Lo escuché antes de lograr cerrar la puerta.
El ascensor subía lentamente y miraba mi reflejo en el espejo. Sí, ya no era una niña. Pero tampoco era una mujer que pudiera ser borrada y reemplazada por la primera que apareciera.
El viaje de trabajo había sido duro; soñaba con una ducha caliente y abrazar a mi hija.
Abrí silenciosamente los dos seguros para no despertar a mi marido. El vestíbulo estaba semioscuro. Y lo primero que vi fueron zapatos ajenos. Tacón alto, color llamativo, modelo atrevido. Nuestra niñera no se viste así.
Aún intentaba encontrar una explicación lógica cuando se abrió la puerta del dormitorio.
Ella salió con tranquilidad, como si fuera la dueña de la casa. Llevaba mi bata. En sus manos tenía mi taza. Me observó de arriba abajo y sonrió con ironía.
Si los hombres suelen elegir más jóvenes y atractivas, parece que mi marido decidió otro camino. Esta mujer era mayor que yo, notablemente más corpulenta, con maquillaje pesado y una mirada con demasiada seguridad en sí misma.
Y aun así estaba en mi casa.

— Bueno, ya nos conocemos — dijo con voz dulce. — ¿No tuvo tiempo de avisarte? Ahora estamos juntos. Creo que te resultará más cómodo vivir en la habitación de los niños. Temporalmente, claro. Hasta el divorcio.
En ese momento algo hizo clic dentro de mí.
No era dolor, ni lágrimas, sino frío.
Pasé junto a ella hacia la cocina y vi a mi marido. Estaba pálido como la pared. Ni excusas, ni palabras. Solo confusión.
Ella seguía hablando. Sobre que el hombre estaba cansado de su «esposa envejecida». Sobre la nueva vida. Sobre que era hora de ceder el lugar.
Pensaba que ahora me sentiría avergonzada. Ni siquiera imaginaba de lo que yo era capaz.
Saqué el teléfono. Y después ocurrió algo que los dejó a ambos en shock 😨😱
— Hola. Buenos días. En mi apartamento hay una persona ajena. Entrada ilegal. La dirección es…

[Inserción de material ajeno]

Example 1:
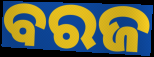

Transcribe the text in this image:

ବରଜ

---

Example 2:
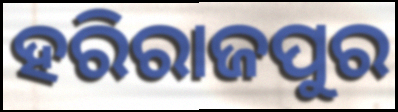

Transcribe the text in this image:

ହରିରାଜପୁର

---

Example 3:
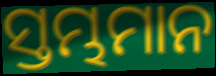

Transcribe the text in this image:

ସ୍ତମ୍ଭମାନ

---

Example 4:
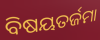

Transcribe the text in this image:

ବିଷୟତର୍ଜମା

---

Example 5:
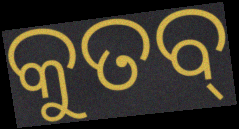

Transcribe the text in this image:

କୁତବ୍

Mi marido levantó la cabeza bruscamente.
— ¿Qué estás haciendo?
— Lo que debía haber hecho hace mucho.
Mientras la amante se movía nerviosamente por la cocina, los oficiales llegaron más rápido de lo que ella pudo inventar una excusa. Les mostré los documentos del apartamento con calma. El apartamento lo compré yo antes del matrimonio. Todo está registrado a mi nombre.
El oficial le ordenó oficialmente abandonar el lugar.

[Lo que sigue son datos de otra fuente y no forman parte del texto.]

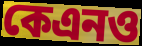
কেএনও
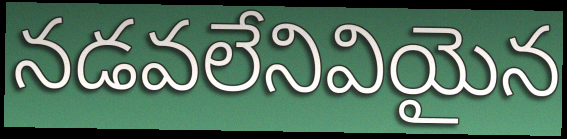
నడవలేనివియైన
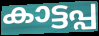
കാട്ടപ്പ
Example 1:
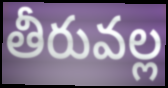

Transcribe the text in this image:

తీరువల్ల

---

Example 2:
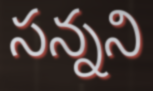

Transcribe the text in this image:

సన్నని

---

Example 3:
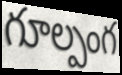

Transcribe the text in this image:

గూల్పంగ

Ella de repente cambió. La voz le tembló. La seguridad desapareció. Los tacones sonaban ahora con menos orgullo.
Mi marido intentó intervenir, pero el oficial recordó secamente que las personas ajenas no tienen derecho a permanecer allí sin el consentimiento del propietario.

Cuando la puerta se cerró detrás de ella, miré a mi marido.
Estaba de pie en el centro de la cocina, perdido y al mismo tiempo enfadado.
— Si quieres, puedes vivir un tiempo en la habitación de los niños — dije con calma. — Pero recuerda una cosa. Haré que pierdas todo.
Él se burló.
— ¿Hablas en serio?
— Absolutamente. Me cambiaste por una mujer que podría ser tu niñera. Si ella hubiera sido más joven y más hermosa, tal vez pensaría que el problema era mío. Pero ahora veo que el problema solo está en tu gusto.
Por primera vez en toda la mañana, él no supo qué responder.